Strain explained that there are two subdivisions within ICE: Homeland Security Investigations and Enforcement and Removal Operations (ERO). HSI is designed to focus on investigating sex trafficking, smuggling, nuclear materials and drugs. It also supports agencies such as the Secret Service and the State Department to provide security for events, commonly working outside the U.S. ERO, which is meant to participate in immigration enforcement.
Under the Trump administration, HSI’s work has been made into, what Strain called, the president’s “personal political police.”
“A year ago, the White House began prioritizing meeting mass deportation quotas above all other ICE activities,” Strain said. “Since then, HSI agents have been away from investigating serious transnational crimes and sent to participate in immigrant sweeps.
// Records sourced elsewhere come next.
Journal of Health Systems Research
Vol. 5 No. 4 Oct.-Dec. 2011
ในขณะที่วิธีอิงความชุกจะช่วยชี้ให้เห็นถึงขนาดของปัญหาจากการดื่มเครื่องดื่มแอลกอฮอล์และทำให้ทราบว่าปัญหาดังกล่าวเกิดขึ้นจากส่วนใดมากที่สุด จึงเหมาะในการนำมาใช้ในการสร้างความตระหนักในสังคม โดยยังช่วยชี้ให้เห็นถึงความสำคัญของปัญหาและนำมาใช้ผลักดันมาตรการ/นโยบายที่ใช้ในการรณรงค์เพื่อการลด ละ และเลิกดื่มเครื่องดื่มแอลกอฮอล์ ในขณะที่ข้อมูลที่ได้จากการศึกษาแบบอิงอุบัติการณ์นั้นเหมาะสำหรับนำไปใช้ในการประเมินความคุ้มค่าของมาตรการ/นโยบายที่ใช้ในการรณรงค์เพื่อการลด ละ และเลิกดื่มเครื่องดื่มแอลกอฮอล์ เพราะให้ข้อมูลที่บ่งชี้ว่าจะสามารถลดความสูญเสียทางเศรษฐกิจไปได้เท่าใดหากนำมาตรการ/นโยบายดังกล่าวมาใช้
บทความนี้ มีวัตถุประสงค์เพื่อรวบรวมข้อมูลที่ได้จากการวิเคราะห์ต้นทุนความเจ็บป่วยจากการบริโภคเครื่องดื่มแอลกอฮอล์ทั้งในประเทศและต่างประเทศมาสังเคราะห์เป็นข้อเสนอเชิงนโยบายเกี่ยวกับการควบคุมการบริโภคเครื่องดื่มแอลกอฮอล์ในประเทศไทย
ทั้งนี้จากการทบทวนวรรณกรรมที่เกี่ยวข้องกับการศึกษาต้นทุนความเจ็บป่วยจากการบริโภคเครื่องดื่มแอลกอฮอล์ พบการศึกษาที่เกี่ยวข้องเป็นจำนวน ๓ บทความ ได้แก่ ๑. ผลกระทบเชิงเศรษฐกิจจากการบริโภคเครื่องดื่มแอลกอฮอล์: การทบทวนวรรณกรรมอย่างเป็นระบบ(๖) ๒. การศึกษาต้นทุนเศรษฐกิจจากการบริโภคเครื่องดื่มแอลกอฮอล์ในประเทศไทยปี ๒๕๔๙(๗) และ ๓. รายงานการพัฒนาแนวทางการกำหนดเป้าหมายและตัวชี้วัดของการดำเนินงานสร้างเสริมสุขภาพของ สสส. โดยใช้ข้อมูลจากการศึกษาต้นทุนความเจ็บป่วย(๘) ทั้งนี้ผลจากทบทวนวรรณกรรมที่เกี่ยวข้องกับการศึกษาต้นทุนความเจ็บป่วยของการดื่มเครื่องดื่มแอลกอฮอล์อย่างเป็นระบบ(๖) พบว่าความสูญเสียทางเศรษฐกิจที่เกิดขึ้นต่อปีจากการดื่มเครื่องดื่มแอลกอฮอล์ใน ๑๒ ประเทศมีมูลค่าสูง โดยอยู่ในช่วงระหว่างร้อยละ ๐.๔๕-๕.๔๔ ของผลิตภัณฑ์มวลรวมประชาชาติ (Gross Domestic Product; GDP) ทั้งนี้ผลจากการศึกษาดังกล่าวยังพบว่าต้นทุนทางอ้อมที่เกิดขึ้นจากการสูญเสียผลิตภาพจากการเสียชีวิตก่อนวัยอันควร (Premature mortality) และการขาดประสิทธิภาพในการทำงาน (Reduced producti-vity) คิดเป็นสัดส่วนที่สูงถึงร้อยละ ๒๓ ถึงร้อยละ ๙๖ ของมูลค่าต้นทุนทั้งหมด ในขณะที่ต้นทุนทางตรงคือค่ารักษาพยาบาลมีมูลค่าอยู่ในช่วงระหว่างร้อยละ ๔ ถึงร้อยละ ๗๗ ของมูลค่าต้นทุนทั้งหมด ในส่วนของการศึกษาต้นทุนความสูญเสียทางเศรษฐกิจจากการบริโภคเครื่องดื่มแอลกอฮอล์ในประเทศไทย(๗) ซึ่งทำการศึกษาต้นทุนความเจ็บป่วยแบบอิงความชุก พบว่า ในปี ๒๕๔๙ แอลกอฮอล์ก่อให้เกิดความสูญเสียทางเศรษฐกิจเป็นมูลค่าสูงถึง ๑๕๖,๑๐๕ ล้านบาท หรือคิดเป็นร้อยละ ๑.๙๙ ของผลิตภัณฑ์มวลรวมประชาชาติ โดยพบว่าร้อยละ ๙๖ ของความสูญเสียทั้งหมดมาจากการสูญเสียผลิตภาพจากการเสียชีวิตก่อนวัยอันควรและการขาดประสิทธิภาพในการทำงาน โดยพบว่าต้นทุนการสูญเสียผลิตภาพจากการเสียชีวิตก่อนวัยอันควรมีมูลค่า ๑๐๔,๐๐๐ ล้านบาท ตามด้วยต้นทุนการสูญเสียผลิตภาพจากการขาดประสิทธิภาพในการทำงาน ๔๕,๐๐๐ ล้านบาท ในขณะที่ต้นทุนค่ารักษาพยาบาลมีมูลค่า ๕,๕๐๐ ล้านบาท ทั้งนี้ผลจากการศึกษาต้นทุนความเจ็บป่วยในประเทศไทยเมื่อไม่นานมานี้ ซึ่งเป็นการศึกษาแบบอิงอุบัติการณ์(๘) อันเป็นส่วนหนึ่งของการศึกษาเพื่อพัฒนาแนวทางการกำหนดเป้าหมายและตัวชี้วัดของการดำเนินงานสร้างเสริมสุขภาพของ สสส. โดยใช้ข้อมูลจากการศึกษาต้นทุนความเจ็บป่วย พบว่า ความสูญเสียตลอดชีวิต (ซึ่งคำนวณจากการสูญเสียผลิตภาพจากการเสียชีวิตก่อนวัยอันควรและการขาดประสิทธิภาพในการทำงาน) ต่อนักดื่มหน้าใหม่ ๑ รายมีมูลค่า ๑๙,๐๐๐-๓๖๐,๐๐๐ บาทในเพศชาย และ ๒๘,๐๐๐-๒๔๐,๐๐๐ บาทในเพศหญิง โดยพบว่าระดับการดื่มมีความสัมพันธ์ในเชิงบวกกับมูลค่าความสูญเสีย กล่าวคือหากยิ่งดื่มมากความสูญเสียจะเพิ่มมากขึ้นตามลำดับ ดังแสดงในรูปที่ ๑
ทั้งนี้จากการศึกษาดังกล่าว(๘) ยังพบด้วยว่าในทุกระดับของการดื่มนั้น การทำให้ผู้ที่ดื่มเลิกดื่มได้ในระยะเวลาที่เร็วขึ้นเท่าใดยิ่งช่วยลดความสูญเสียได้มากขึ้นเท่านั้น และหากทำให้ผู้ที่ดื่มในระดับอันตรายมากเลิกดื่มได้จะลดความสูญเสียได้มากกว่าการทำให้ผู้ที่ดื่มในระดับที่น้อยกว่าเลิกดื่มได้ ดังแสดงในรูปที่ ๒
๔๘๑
So HSI is now fully part of the enforcement activities that are so unpopular within the U.S., where 65% of Americans disapprove of the agency.”
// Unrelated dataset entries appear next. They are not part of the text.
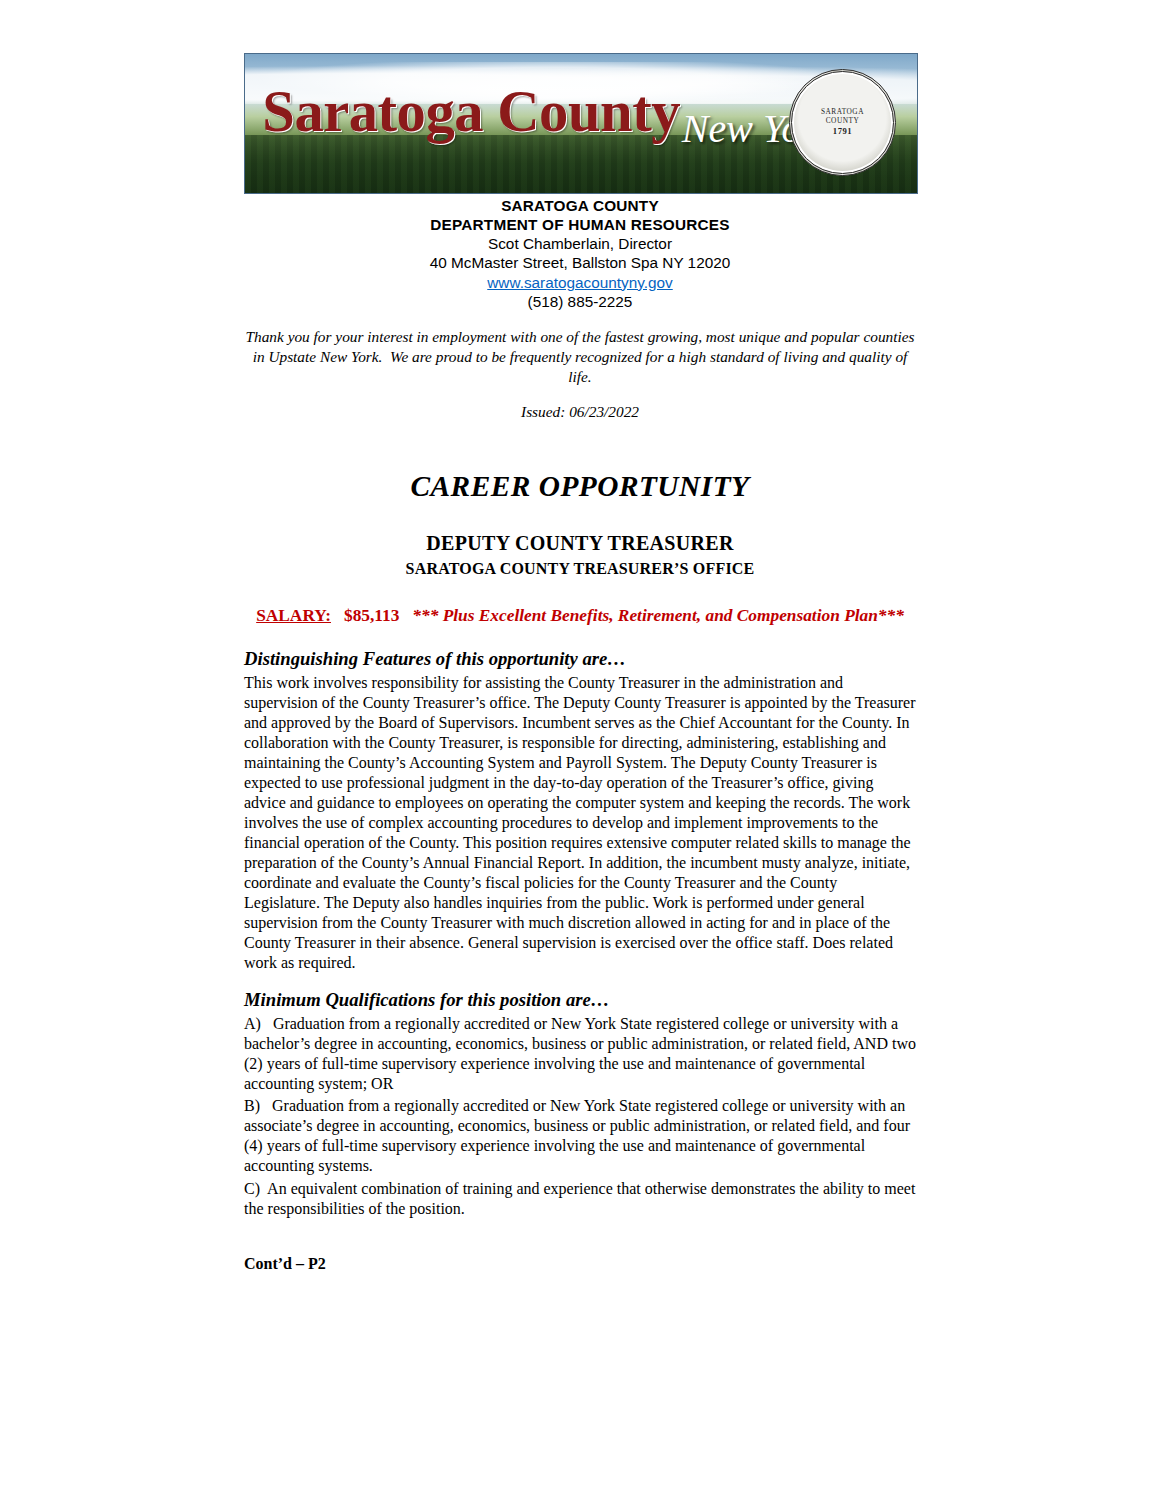Saratoga County
New York
Saratoga
County 1791
SARATOGA COUNTY
DEPARTMENT OF HUMAN RESOURCES
Scot Chamberlain, Director
40 McMaster Street, Ballston Spa NY 12020
www.saratogacountyny.gov
(518) 885-2225
Thank you for your interest in employment with one of the fastest growing, most unique and popular counties in Upstate New York. We are proud to be frequently recognized for a high standard of living and quality of life.
Issued: 06/23/2022
CAREER OPPORTUNITY
DEPUTY COUNTY TREASURER
SARATOGA COUNTY TREASURER’S OFFICE
SALARY: $85,113 *** Plus Excellent Benefits, Retirement, and Compensation Plan***
Distinguishing Features of this opportunity are…
This work involves responsibility for assisting the County Treasurer in the administration and supervision of the County Treasurer’s office. The Deputy County Treasurer is appointed by the Treasurer and approved by the Board of Supervisors. Incumbent serves as the Chief Accountant for the County. In collaboration with the County Treasurer, is responsible for directing, administering, establishing and maintaining the County’s Accounting System and Payroll System. The Deputy County Treasurer is expected to use professional judgment in the day-to-day operation of the Treasurer’s office, giving advice and guidance to employees on operating the computer system and keeping the records. The work involves the use of complex accounting procedures to develop and implement improvements to the financial operation of the County. This position requires extensive computer related skills to manage the preparation of the County’s Annual Financial Report. In addition, the incumbent musty analyze, initiate, coordinate and evaluate the County’s fiscal policies for the County Treasurer and the County Legislature. The Deputy also handles inquiries from the public. Work is performed under general supervision from the County Treasurer with much discretion allowed in acting for and in place of the County Treasurer in their absence. General supervision is exercised over the office staff. Does related work as required.
Minimum Qualifications for this position are…
A) Graduation from a regionally accredited or New York State registered college or university with a bachelor’s degree in accounting, economics, business or public administration, or related field, AND two (2) years of full-time supervisory experience involving the use and maintenance of governmental accounting system; OR
B) Graduation from a regionally accredited or New York State registered college or university with an associate’s degree in accounting, economics, business or public administration, or related field, and four (4) years of full-time supervisory experience involving the use and maintenance of governmental accounting systems.
C) An equivalent combination of training and experience that otherwise demonstrates the ability to meet the responsibilities of the position.
Cont’d – P2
In a similar show of disapproval in the week leading up to the Olympics, several hundred protestors walked the streets of Milan in opposition to ICE’s presence within Italy and against their actions in the U.S.
“It is a violent, unprepared and out-of-control militia,” Carlo Calenda, a veteran politician, told RTL 102.5 in a recent appearance on the Italian radio station.
Strain explained that the deployment of ICE to the Olympics has only added fuel to the fire that is international perceptions of the current Trump administration.
“Italy has its own deep history of racist, anti-immigrant movements,” Strain said. “But Trump is extremely unpopular in Europe, where he’s overwhelmingly seen as a threat to peace, security and prosperity. So ICE-HSI’s presence at an event like the Olympics doesn’t feel like a normal thing anymore.”
In order to mollify protesters, Italy’s foreign minister, Antonio Tajani, attempted to clear up the controversy, stating that the ICE agents stationed in Milano Cortina were unlike the immigration squads responsible for the recent violence in Minneapolis, Minnesota.
“It’s not like these are the [ICE] people on the streets of Minneapolis,” Tajani told the Italian magazine L’Espresso.
Despite the statement, protests in Milano Cortina, Italy continue to flare up and tension remains high. As of Feb. 7, 2026, larger peaceful protests against ICE have unfolded in city streets; confrontations between smaller groups of protesters and police have resulted in violence. The Winter Olympics continues amid this backdrop.